- **Work order**
In the records below, take the line containing "13px; height: 13px;" and every line following it, and write them out exactly.

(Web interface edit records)
<<<<

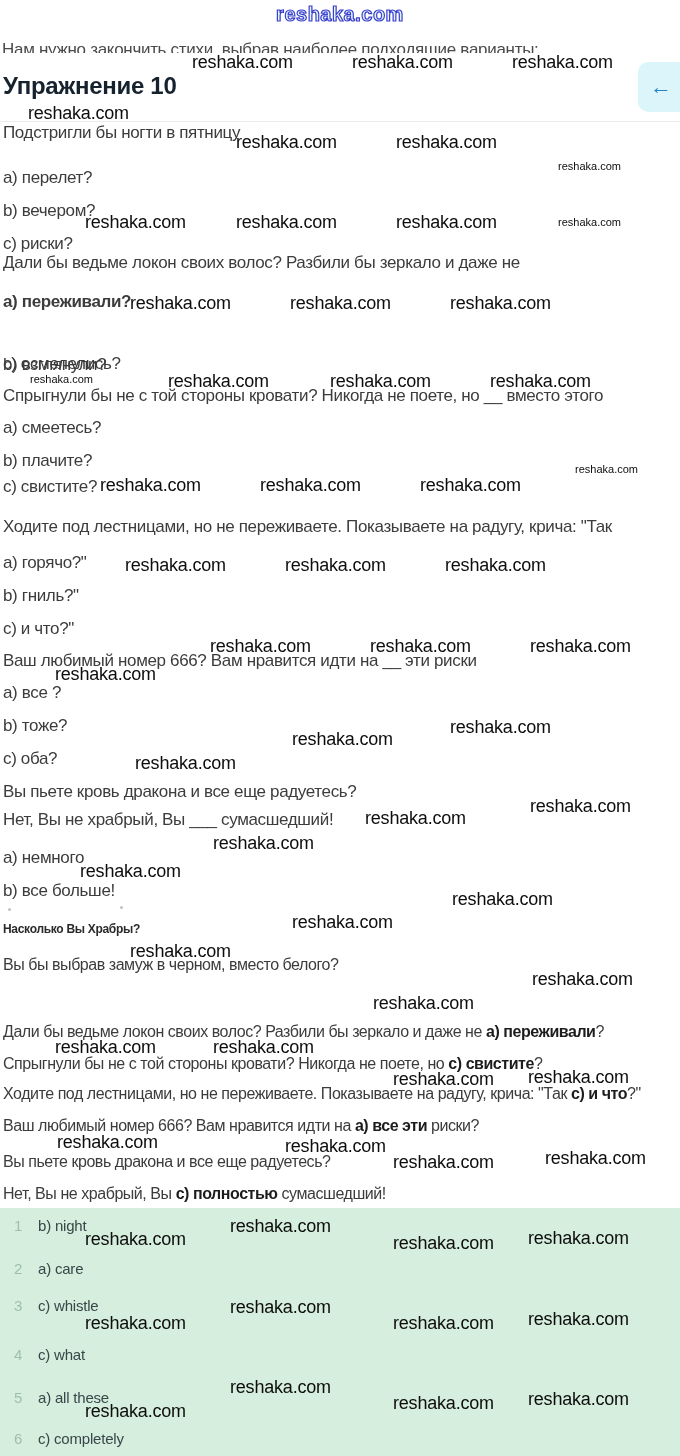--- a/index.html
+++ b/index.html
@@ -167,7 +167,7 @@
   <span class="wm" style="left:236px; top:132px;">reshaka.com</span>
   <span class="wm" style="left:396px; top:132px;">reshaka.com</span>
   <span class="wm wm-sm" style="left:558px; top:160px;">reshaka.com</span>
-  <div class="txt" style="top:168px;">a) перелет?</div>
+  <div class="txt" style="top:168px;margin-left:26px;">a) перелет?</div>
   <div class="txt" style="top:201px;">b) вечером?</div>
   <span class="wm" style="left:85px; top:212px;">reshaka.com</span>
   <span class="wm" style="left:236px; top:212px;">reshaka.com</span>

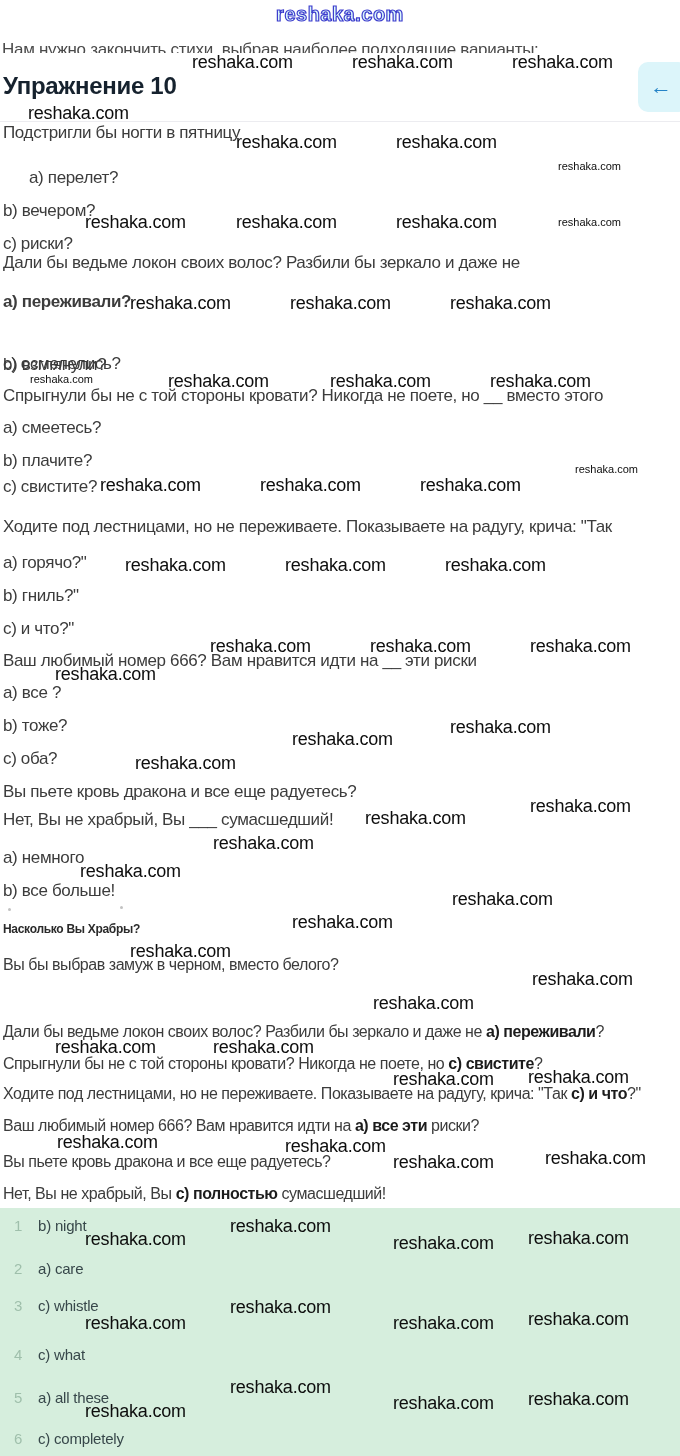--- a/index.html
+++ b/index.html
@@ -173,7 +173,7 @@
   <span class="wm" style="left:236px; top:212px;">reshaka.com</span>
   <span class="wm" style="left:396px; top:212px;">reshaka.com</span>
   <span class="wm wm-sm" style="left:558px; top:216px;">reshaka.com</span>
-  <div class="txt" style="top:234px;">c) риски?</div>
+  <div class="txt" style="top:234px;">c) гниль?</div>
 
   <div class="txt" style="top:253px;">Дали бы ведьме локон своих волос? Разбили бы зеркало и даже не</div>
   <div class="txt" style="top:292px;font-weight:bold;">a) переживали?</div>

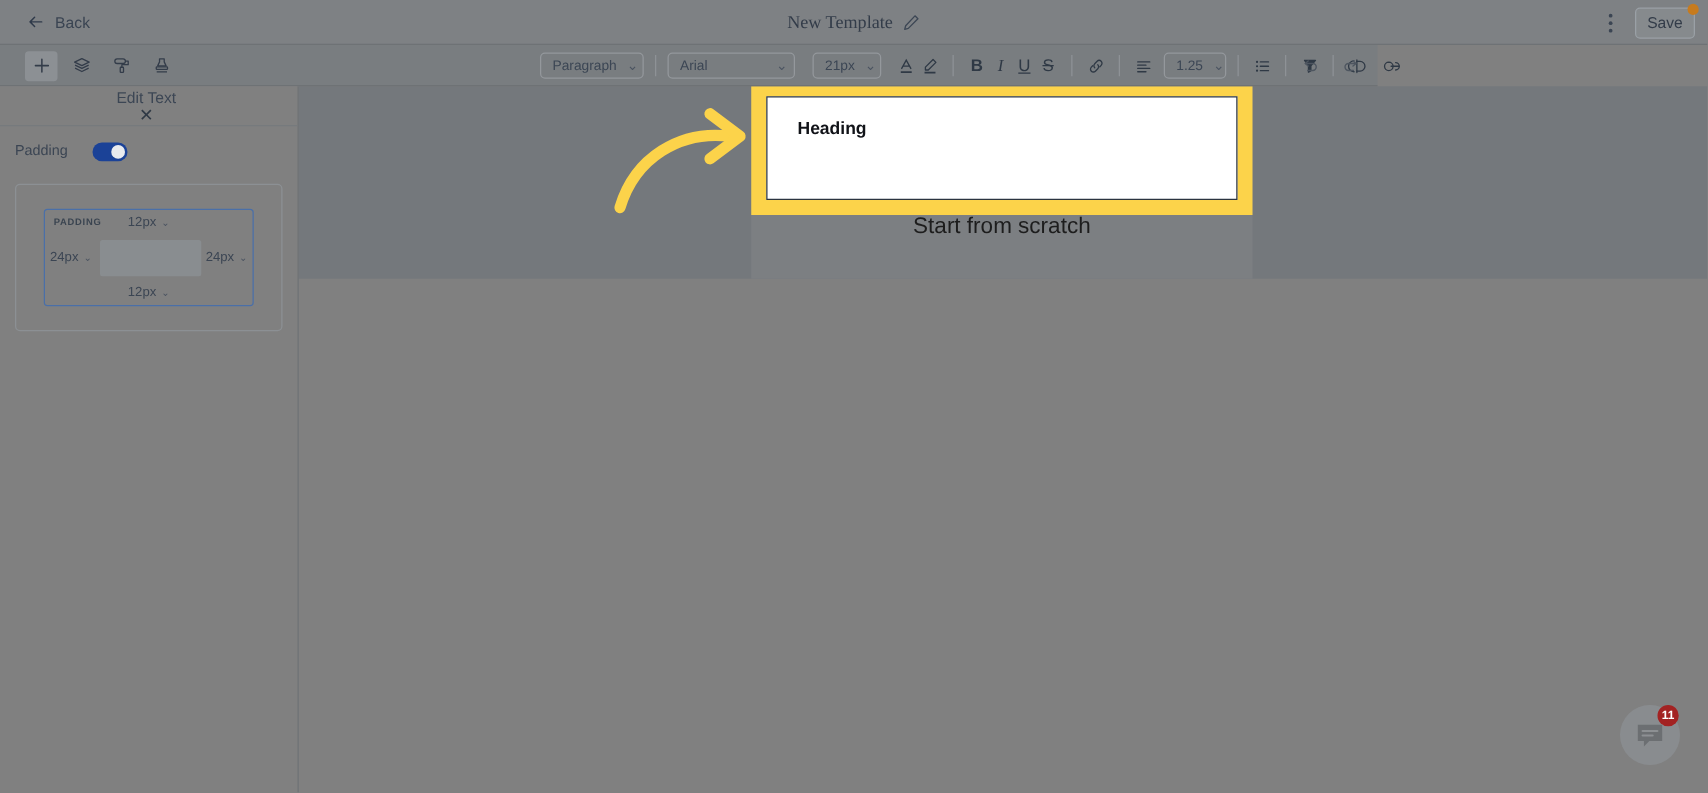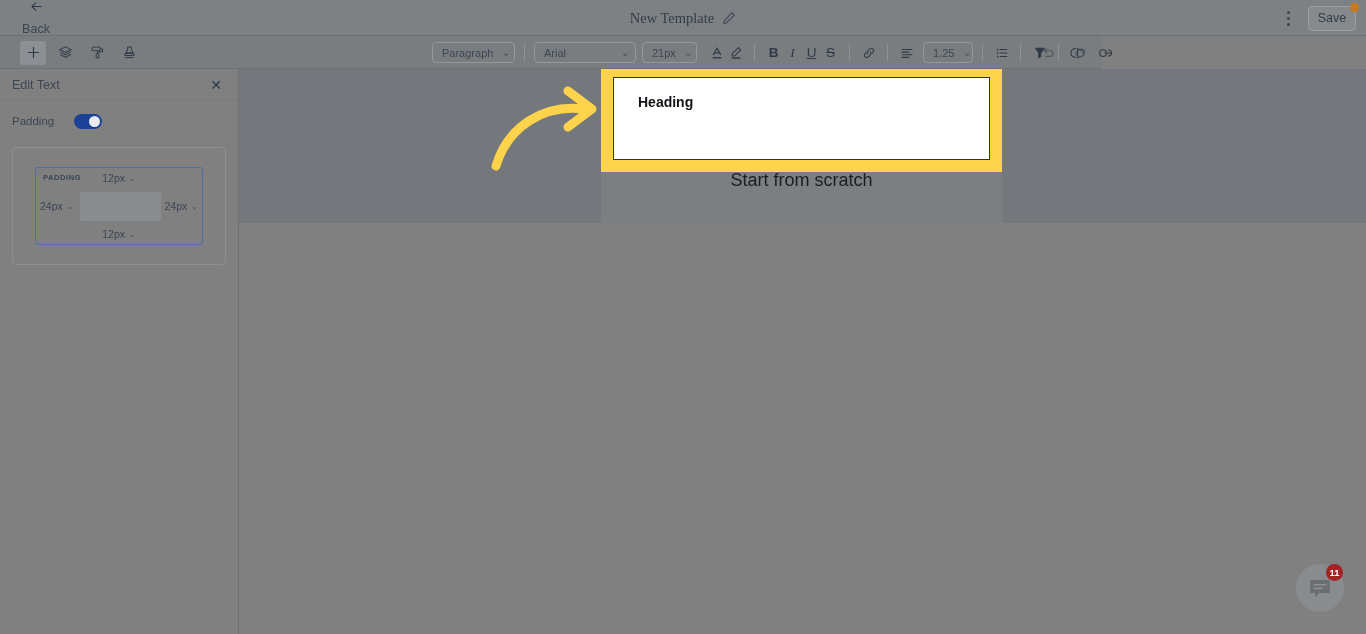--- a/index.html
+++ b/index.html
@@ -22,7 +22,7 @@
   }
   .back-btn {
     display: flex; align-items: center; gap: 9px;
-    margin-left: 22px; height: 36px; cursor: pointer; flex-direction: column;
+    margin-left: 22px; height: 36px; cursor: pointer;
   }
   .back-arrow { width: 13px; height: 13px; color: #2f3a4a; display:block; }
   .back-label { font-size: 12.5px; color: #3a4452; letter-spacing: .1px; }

>>>>

- **The answer**
   .back-arrow { width: 13px; height: 13px; color: #2f3a4a; display:block; }
   .back-label { font-size: 12.5px; color: #3a4452; letter-spacing: .1px; }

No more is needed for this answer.